## What you have to do
All records below should be repeated exactly, with the pictures left out.

## Photos with camera intrinsics
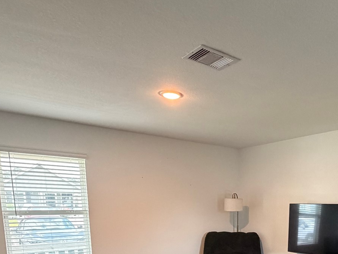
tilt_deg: -8.4
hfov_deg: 53.3
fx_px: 312
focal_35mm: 32
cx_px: 267
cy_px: 250
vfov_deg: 39.4
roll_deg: +0.1
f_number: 2.2
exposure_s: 1/60
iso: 500
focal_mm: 2.22
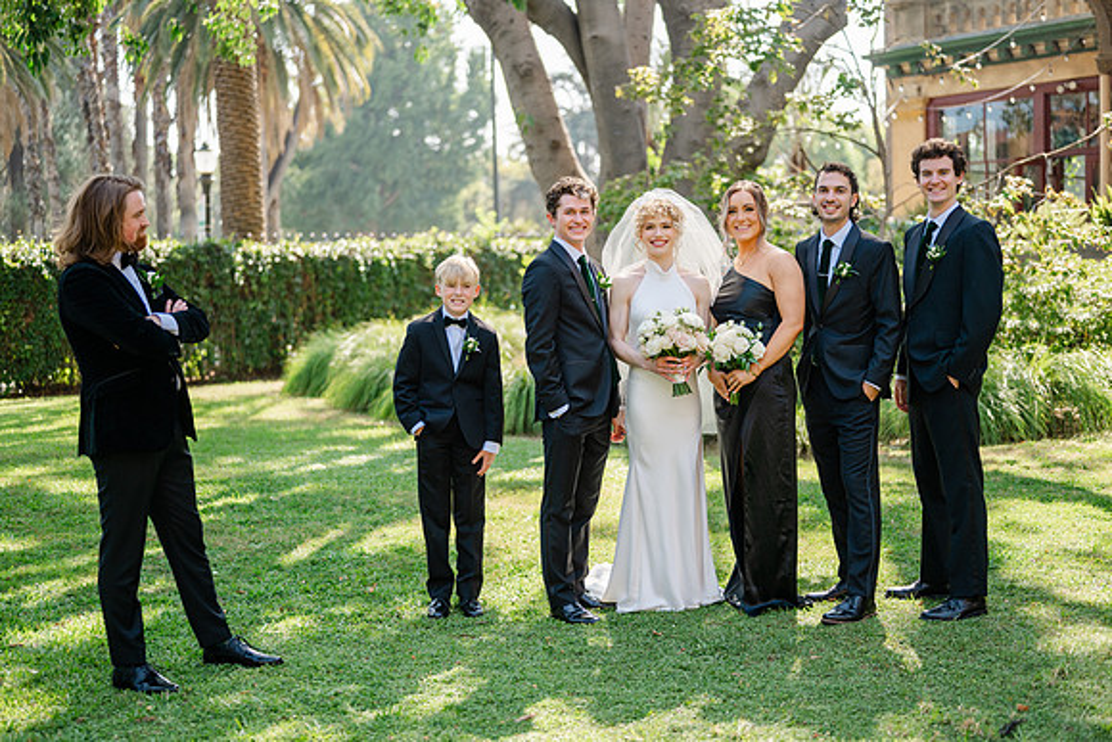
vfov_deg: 27.0
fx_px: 1545
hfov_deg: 39.6
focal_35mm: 50
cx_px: 556
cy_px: 371
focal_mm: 50
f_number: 1.8
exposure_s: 1/1000
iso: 64
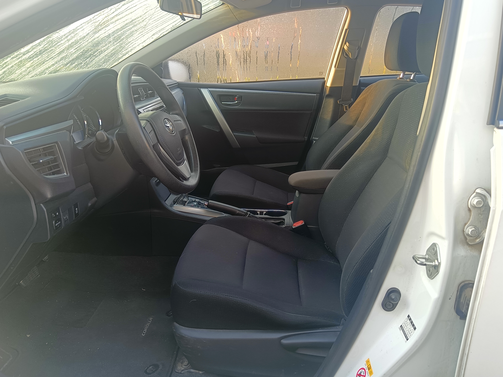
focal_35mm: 27
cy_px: 188
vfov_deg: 51.4
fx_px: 392
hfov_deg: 65.3
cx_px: 252
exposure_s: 1/100
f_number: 1.9
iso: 115
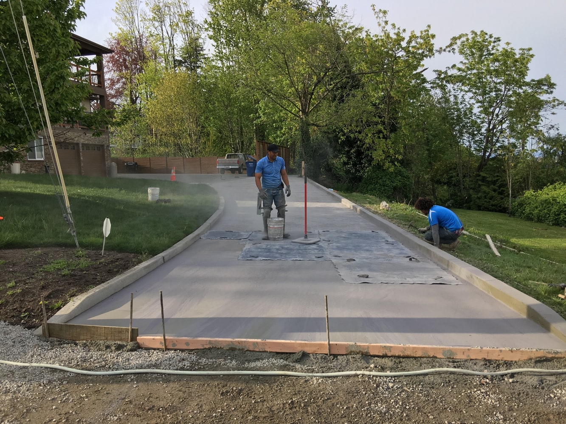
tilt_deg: -2.3
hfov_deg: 61.7
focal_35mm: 29
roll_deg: +1.7
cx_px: 283
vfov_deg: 48.2
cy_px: 212
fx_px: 474
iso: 25
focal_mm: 4.15
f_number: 2.2
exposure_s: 1/565
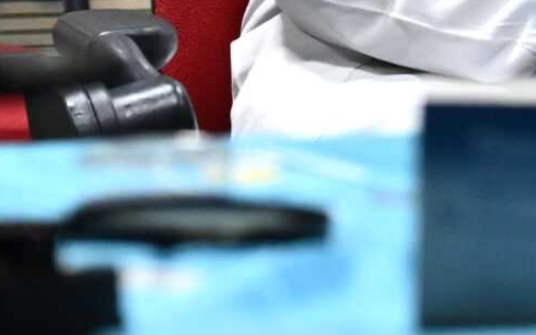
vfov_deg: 3.0
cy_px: -260
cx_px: 1213
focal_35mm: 437
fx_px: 6382
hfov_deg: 4.7
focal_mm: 82
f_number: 4.5
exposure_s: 1/160
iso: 2500
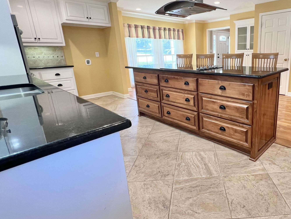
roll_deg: +1.3
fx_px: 168
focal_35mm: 20
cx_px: 205
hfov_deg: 77.7
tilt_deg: -14.7
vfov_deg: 65.8
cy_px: 97
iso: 125
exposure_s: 1/60
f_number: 1.8
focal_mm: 1.57
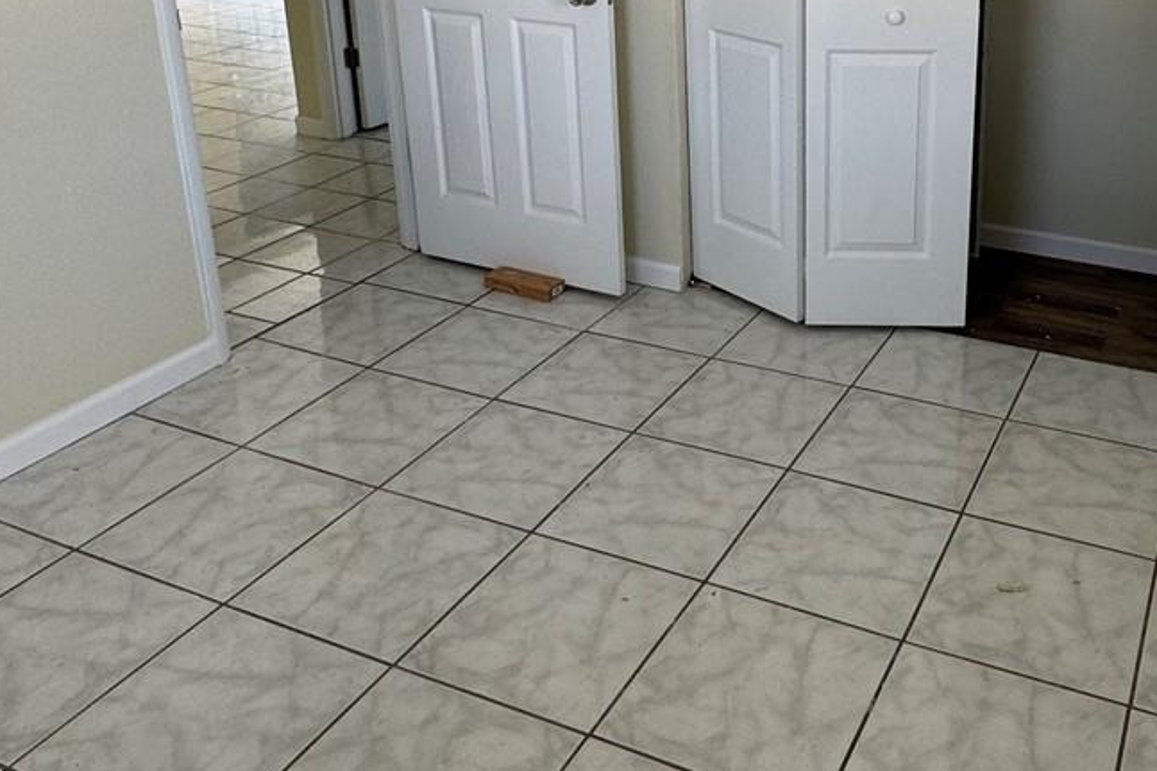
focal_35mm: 36
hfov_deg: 51.5
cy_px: 109
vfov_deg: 35.2
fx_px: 1157
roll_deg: +1.5
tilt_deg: -15.2
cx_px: 823
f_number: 2.2
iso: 64
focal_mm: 2.22
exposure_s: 1/99
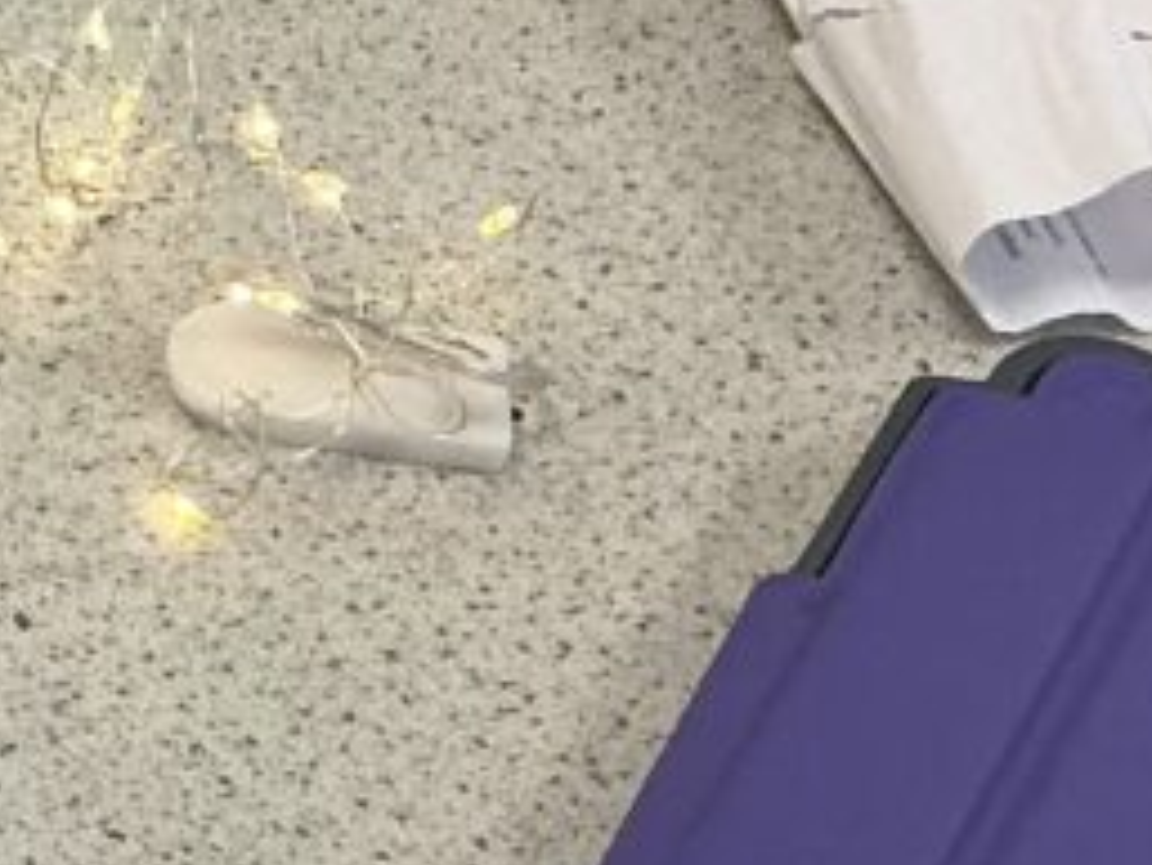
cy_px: 347
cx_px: -726
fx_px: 4728
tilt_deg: -46.4
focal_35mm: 142
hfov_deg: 12.9
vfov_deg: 10.5
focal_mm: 3
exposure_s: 1/60
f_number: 1.8
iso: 80
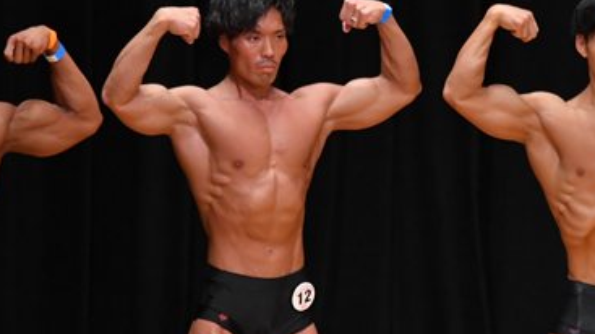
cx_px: 359
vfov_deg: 2.0
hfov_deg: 3.6
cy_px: 311
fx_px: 9414
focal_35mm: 597
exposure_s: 1/400
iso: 4000
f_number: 5.6
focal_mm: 180
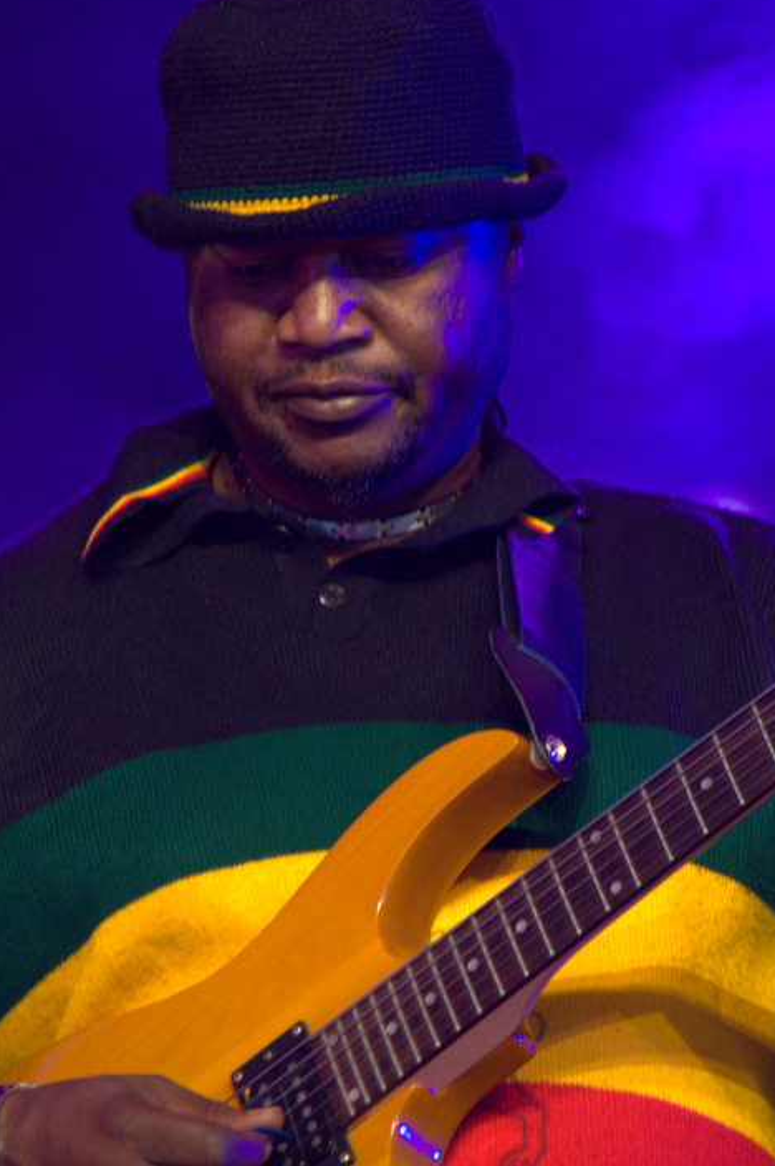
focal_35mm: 368
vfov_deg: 5.6
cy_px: 571
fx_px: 11906
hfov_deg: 3.7
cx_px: 389
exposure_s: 1/60
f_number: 6.3
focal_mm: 240
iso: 3200
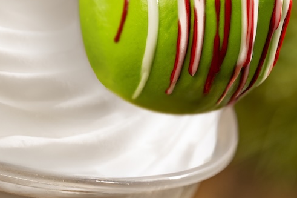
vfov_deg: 3.3
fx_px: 3389
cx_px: -9
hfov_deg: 5.0
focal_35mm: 411
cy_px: 78
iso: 40
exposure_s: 1/100
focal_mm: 105
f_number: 6.3
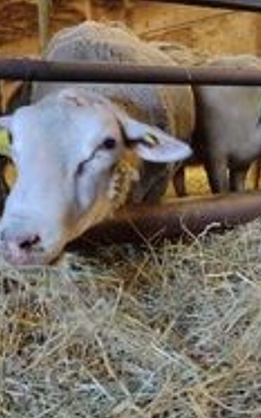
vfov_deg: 40.3
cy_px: 223
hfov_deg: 25.8
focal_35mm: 50
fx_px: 569
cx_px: 101
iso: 640
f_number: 1.8
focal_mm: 4.22
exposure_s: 1/20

## Your solution
tilt_deg: -8.4
hfov_deg: 53.3
fx_px: 312
focal_35mm: 32
cx_px: 267
cy_px: 250
vfov_deg: 39.4
roll_deg: +0.1
f_number: 2.2
exposure_s: 1/60
iso: 500
focal_mm: 2.22
vfov_deg: 27.0
fx_px: 1545
hfov_deg: 39.6
focal_35mm: 50
cx_px: 556
cy_px: 371
focal_mm: 50
f_number: 1.8
exposure_s: 1/1000
iso: 64
focal_35mm: 27
cy_px: 188
vfov_deg: 51.4
fx_px: 392
hfov_deg: 65.3
cx_px: 252
exposure_s: 1/100
f_number: 1.9
iso: 115
tilt_deg: -2.3
hfov_deg: 61.7
focal_35mm: 29
roll_deg: +1.7
cx_px: 283
vfov_deg: 48.2
cy_px: 212
fx_px: 474
iso: 25
focal_mm: 4.15
f_number: 2.2
exposure_s: 1/565
vfov_deg: 3.0
cy_px: -260
cx_px: 1213
focal_35mm: 437
fx_px: 6382
hfov_deg: 4.7
focal_mm: 82
f_number: 4.5
exposure_s: 1/160
iso: 2500
roll_deg: +1.3
fx_px: 168
focal_35mm: 20
cx_px: 205
hfov_deg: 77.7
tilt_deg: -14.7
vfov_deg: 65.8
cy_px: 97
iso: 125
exposure_s: 1/60
f_number: 1.8
focal_mm: 1.57
focal_35mm: 36
hfov_deg: 51.5
cy_px: 109
vfov_deg: 35.2
fx_px: 1157
roll_deg: +1.5
tilt_deg: -15.2
cx_px: 823
f_number: 2.2
iso: 64
focal_mm: 2.22
exposure_s: 1/99
cy_px: 347
cx_px: -726
fx_px: 4728
tilt_deg: -46.4
focal_35mm: 142
hfov_deg: 12.9
vfov_deg: 10.5
focal_mm: 3
exposure_s: 1/60
f_number: 1.8
iso: 80
cx_px: 359
vfov_deg: 2.0
hfov_deg: 3.6
cy_px: 311
fx_px: 9414
focal_35mm: 597
exposure_s: 1/400
iso: 4000
f_number: 5.6
focal_mm: 180
focal_35mm: 368
vfov_deg: 5.6
cy_px: 571
fx_px: 11906
hfov_deg: 3.7
cx_px: 389
exposure_s: 1/60
f_number: 6.3
focal_mm: 240
iso: 3200
vfov_deg: 3.3
fx_px: 3389
cx_px: -9
hfov_deg: 5.0
focal_35mm: 411
cy_px: 78
iso: 40
exposure_s: 1/100
focal_mm: 105
f_number: 6.3
vfov_deg: 40.3
cy_px: 223
hfov_deg: 25.8
focal_35mm: 50
fx_px: 569
cx_px: 101
iso: 640
f_number: 1.8
focal_mm: 4.22
exposure_s: 1/20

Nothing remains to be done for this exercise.